### Task
From the entries below, copy each line that contains the string "junior". Letter case must match.

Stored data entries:
=== Begin Enclosure ===

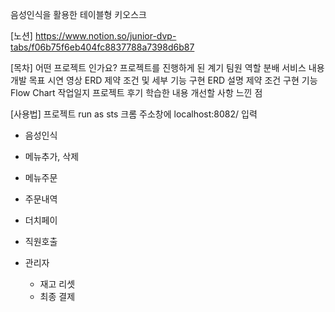 음성인식을 활용한 테이블형 키오스크

[노션] https://www.notion.so/junior-dvp-tabs/f06b75f6eb404fc8837788a7398d6b87

[목차]
어떤 프로젝트 인가요?
  프로젝트를 진행하게 된 계기
  팀원 역할 분배
  서비스 내용
  개발 목표
시연 영상
ERD 제약 조건 및 세부 기능 구현
  ERD 설명
  제약 조건
  구현 기능
Flow Chart
작업일지
프로젝트 후기
  학습한 내용
  개선할 사항
  느낀 점
  
[사용법]
프로젝트 run as sts
크롬 주소창에 localhost:8082/ 입력

- 음성인식
- 메뉴추가, 삭제
- 메뉴주문
- 주문내역
- 더치페이
- 직원호출

- 관리자
  - 재고 리셋
  - 최종 결제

=== End Enclosure ===

### Output below
[노션] https://www.notion.so/junior-dvp-tabs/f06b75f6eb404fc8837788a7398d6b87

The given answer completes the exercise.